The most common thing you'll want to do with this package is retrieve data from Statistics Canada. We can do that now, using [this table](https://www150.statcan.gc.ca/t1/tbl1/en/tv.action?pid=1410035301) measuring homeless shelter capacity as an example.

In [None]:
shelter_df = sc.table_to_df("14-10-0353-01")

In [None]:
shelter_df.head()

In [None]:
shelter_df.dtypes

If the table has not been previously retrieved it will first download it, extract it, and load it into a dataframe. If it's been retrieved in the past it will load the previously processed table. From above you can see that the library parses dates to datetime columns and sets categorical columns as categorical variables.

## Updating existing tables

If you've retrieved a table at an earlier point and an updated release is available, you can have the package update your local copy:

In [None]:
sc.update_tables()

You can also provide a list of tables to the function if you only want to update a subset of them. In addition to updating the tables the function will return a list of all tables that were updated. In this case since I just downloaded the table prior to calling the update function it returns an empty list, since no tables were updated.

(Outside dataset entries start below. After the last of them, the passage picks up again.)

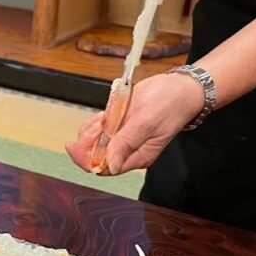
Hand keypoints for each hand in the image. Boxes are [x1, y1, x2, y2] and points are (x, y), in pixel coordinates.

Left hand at [66, 72, 203, 174]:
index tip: (74, 146)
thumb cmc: (169, 104)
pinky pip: (100, 129)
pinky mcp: (120, 124)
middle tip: (97, 123)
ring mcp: (123, 137)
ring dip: (92, 130)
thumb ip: (125, 144)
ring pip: (95, 142)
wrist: (181, 87)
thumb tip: (109, 166)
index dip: (86, 160)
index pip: (104, 168)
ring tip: (103, 117)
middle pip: (96, 156)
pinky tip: (103, 114)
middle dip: (88, 142)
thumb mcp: (145, 123)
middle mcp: (129, 151)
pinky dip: (96, 122)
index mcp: (137, 157)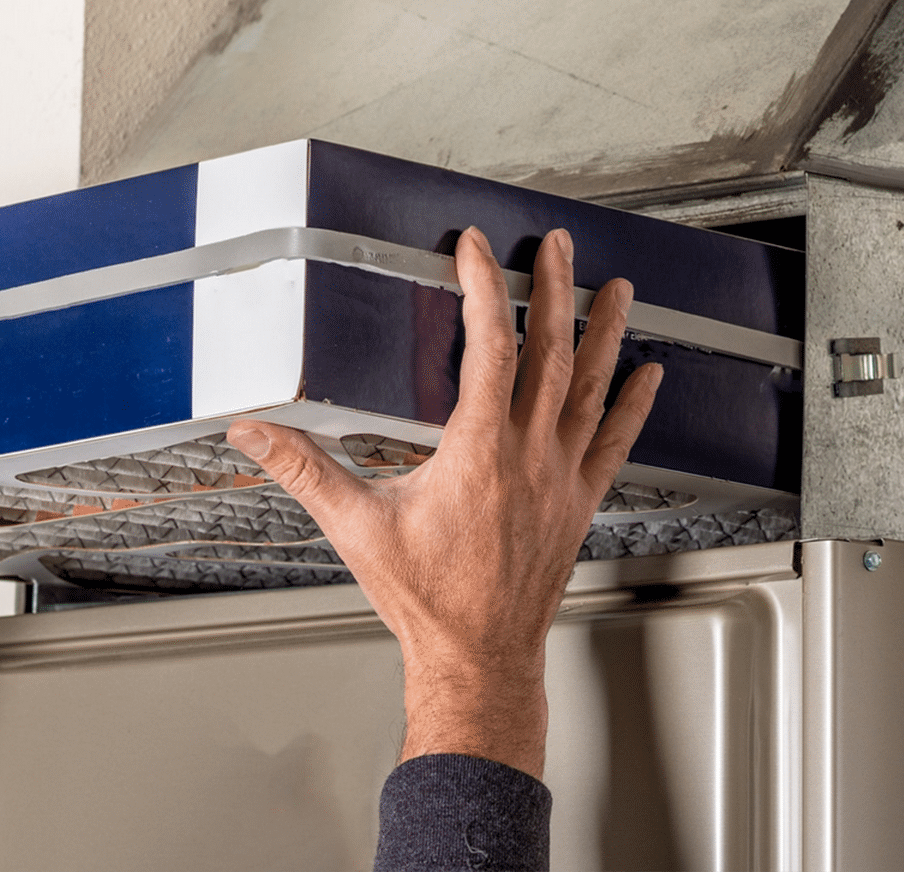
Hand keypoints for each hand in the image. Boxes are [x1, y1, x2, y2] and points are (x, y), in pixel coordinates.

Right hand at [227, 227, 660, 778]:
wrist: (478, 657)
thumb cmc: (427, 600)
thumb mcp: (356, 527)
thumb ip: (304, 469)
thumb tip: (254, 432)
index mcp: (479, 452)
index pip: (490, 347)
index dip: (484, 289)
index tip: (476, 251)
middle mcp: (530, 457)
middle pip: (552, 353)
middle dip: (554, 290)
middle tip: (554, 246)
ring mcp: (562, 478)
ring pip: (593, 388)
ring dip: (606, 331)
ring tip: (619, 288)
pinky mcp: (580, 502)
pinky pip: (615, 441)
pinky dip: (633, 404)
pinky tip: (649, 375)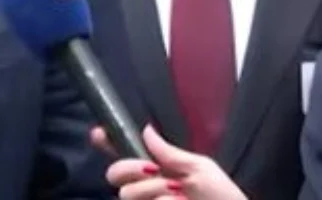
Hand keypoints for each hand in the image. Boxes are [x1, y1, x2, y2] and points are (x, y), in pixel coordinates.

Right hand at [89, 125, 246, 199]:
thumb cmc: (221, 196)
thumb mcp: (199, 168)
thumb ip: (169, 152)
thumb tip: (145, 129)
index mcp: (156, 168)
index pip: (122, 153)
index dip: (107, 142)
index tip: (100, 134)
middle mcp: (145, 187)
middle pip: (113, 173)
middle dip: (130, 169)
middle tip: (153, 170)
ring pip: (125, 194)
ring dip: (152, 190)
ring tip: (178, 195)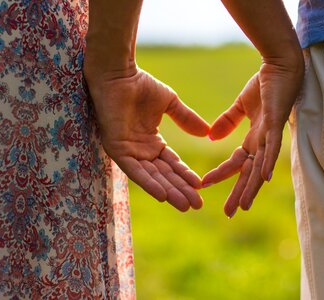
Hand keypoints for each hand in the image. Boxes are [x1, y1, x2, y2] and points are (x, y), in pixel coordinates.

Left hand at [84, 67, 209, 211]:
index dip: (186, 176)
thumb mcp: (170, 104)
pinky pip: (134, 170)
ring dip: (168, 192)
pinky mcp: (116, 149)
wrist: (120, 73)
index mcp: (151, 142)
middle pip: (164, 175)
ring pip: (151, 177)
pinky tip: (163, 195)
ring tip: (185, 205)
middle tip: (197, 205)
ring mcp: (128, 151)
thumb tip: (207, 132)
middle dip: (181, 190)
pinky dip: (148, 183)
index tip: (202, 186)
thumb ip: (186, 119)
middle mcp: (140, 150)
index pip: (171, 164)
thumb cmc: (140, 85)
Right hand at [202, 61, 302, 216]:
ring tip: (244, 206)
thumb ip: (228, 121)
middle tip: (230, 214)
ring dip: (252, 187)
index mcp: (254, 138)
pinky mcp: (275, 124)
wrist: (280, 66)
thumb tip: (212, 136)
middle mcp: (263, 142)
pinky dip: (268, 163)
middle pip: (249, 173)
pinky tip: (264, 179)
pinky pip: (272, 147)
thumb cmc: (265, 84)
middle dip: (240, 193)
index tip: (204, 185)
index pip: (236, 162)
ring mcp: (270, 135)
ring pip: (260, 167)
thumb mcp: (241, 106)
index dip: (222, 174)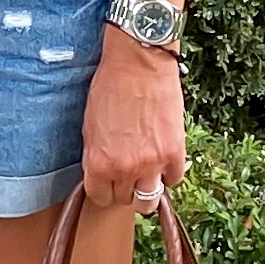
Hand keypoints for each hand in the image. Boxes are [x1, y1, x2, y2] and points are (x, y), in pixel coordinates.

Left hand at [79, 23, 185, 210]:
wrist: (139, 63)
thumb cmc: (110, 87)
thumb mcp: (90, 125)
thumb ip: (96, 155)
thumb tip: (103, 173)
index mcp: (98, 163)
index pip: (100, 197)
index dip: (104, 190)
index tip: (108, 183)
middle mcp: (124, 169)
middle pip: (125, 200)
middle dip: (124, 188)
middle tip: (127, 174)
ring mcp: (152, 162)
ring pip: (150, 201)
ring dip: (147, 190)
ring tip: (146, 175)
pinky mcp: (175, 152)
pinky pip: (174, 179)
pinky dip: (168, 172)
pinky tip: (163, 160)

## Pulling in just one vector

Tables are made up of many vectors, and if you only want a particular one for a particular period it would be pretty slow to have to download the entire table (which can be quite large).

In [None]:
sc.vectors_to_df_remote("v113743823", periods=5)

This method will always retrieve the latest data directly from Statistics Canada. The first argument is either a single vector or a list of vectors, and the second argument is the number of periods (months/years depending on the series) to retrieve.